═════ RECORD EXTRACTS ═════
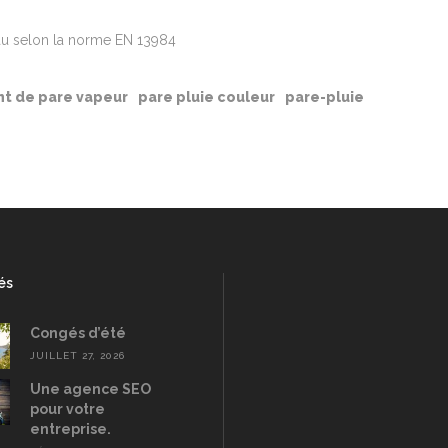
eau selon la norme EN 13984
nt de pare vapeur
pare pluie couleur
pare-pluie
és
Congés d’été
JUILLET 27, 2026
Une agence SEO
pour votre
entreprise.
═════
Go through the data and show every line where "pare" occurs.

nt de pare vapeur
pare pluie couleur
pare-pluie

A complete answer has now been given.